Pictured Above: "Shaftsbury Blacksmith Shop", by Norman Rocwell, is one of the paintings the Berkshire Museum is looking to sell. 

The Berkshire Museum in Pittsfield, Mass., is trying to sell Norman Rockwell paintings in an effort to stay afloat, a decision that is dividing the local community ― the heart of Rockwell country, according to The Wall Street Journal.

Much of the benefaction would come from the sale of two paintings that Rockwell personally donated to the museum. “Shaftsbury Blacksmith Shop” in 1966 and “Shuffleton’s Barbershop” in 1958.

“Shuffleton’s” alone could fetch as much as $30 million, according to estimates by Sotheby’s.

“This is a betrayal,” says Geoffrey Rockwell, 58, and the eldest grandson of Rockwell, the esteemed chronicler of small-town America who lived in Stockbridge amid the rolling hills of this Berkshires region until his death in 1978.

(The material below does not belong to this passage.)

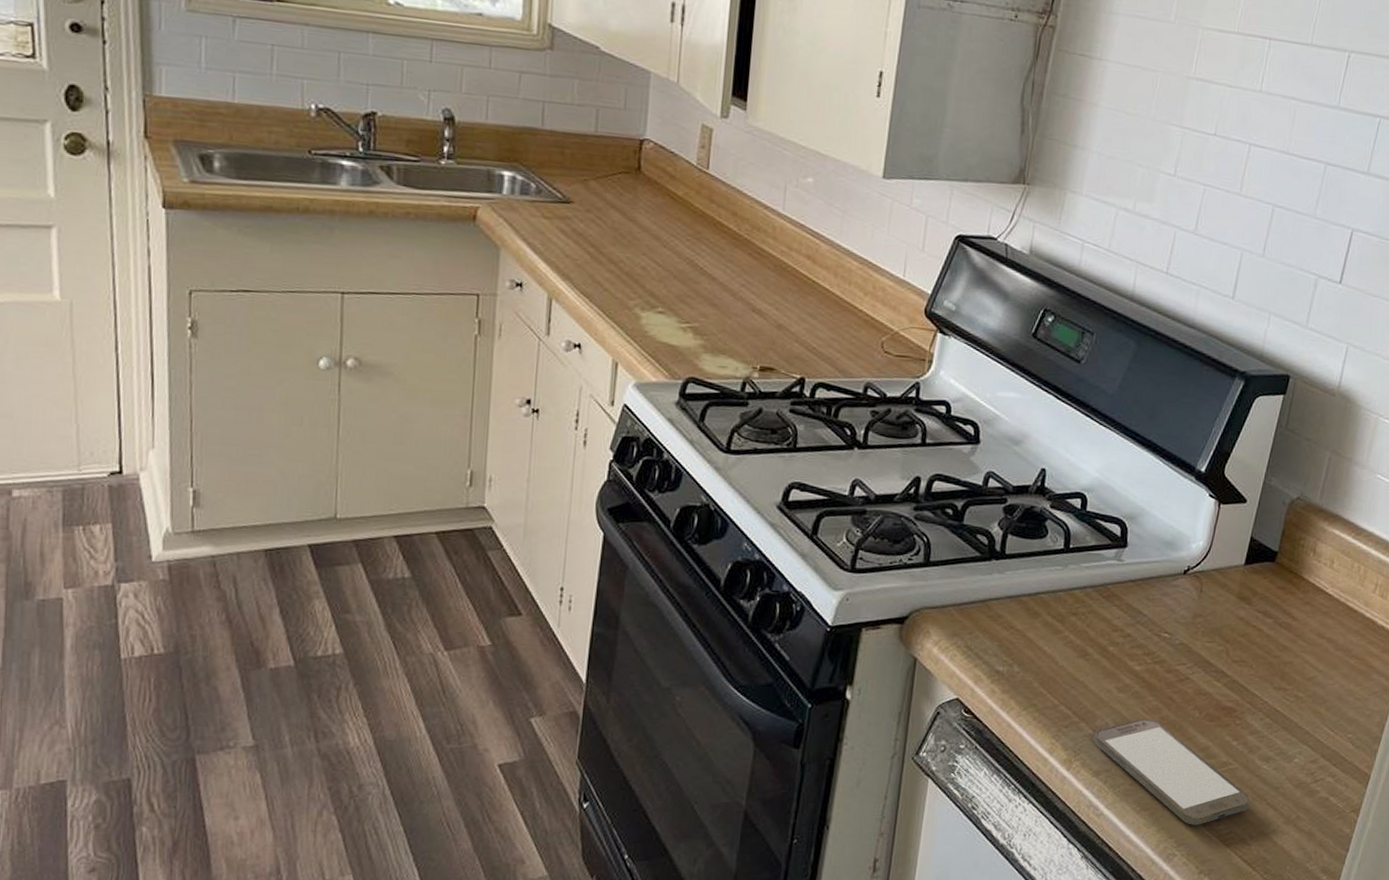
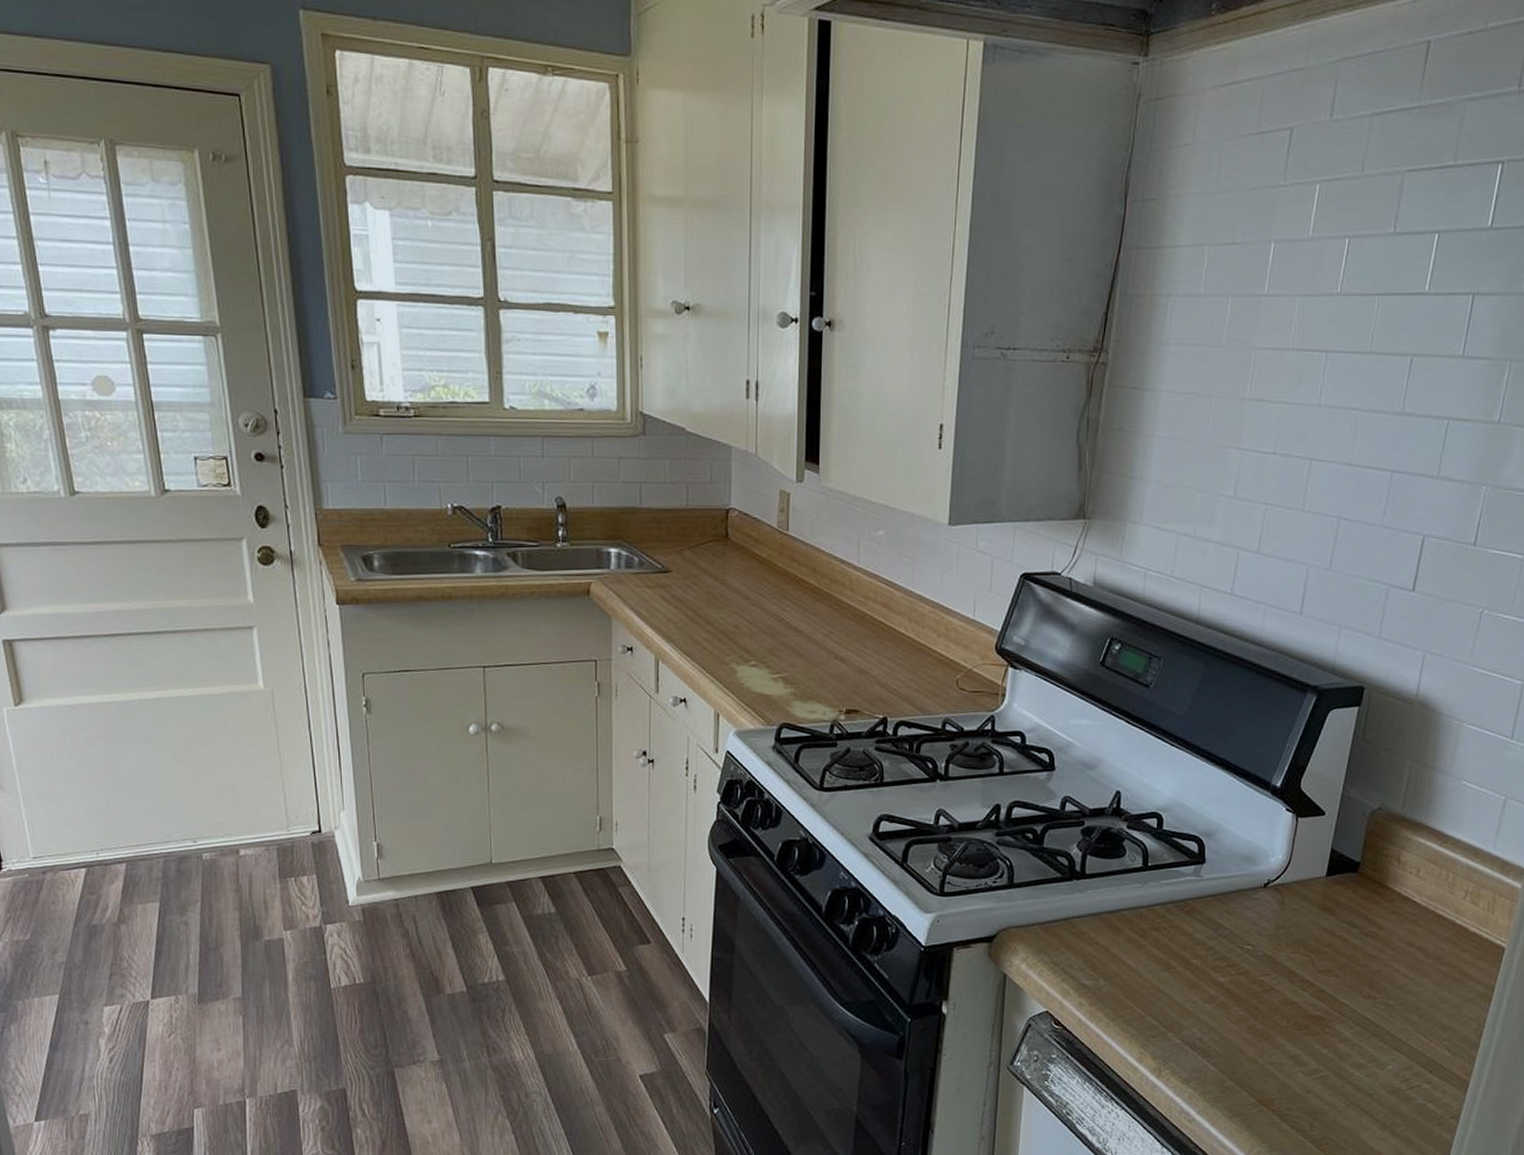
smartphone: present [1093,719,1251,825] -> none [1181,1028,1344,1131]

The 115-year-old Berkshire Museum’s collection of 40,000 objects includes an Egyptian mummy, a live octogenarian tortoise named Chuck, and the whole-body fur suit worn in an early 1900s expedition to the North Pole. It is proposing to sell 40 paintings to fund a $60 million plan to boost its roughly $6 million endowment and renovate its building for a “heightened emphasis on science and history as well as the arts.”

The museum says it is broke and on a path toward oblivion. Museum leaders say the area, which has lost population and big manufacturers over the decades, can no longer support the museum. Too many nonprofits in the Berkshires, now a cultural hub, are vying for too few donor dollars, they say.

Opponents of the sale say the museum is overstating its predicament and could try harder to find other solutions. They say the paintings were meant to benefit Berkshire County residents — not to be possibly sold to wealthy investors for private collections.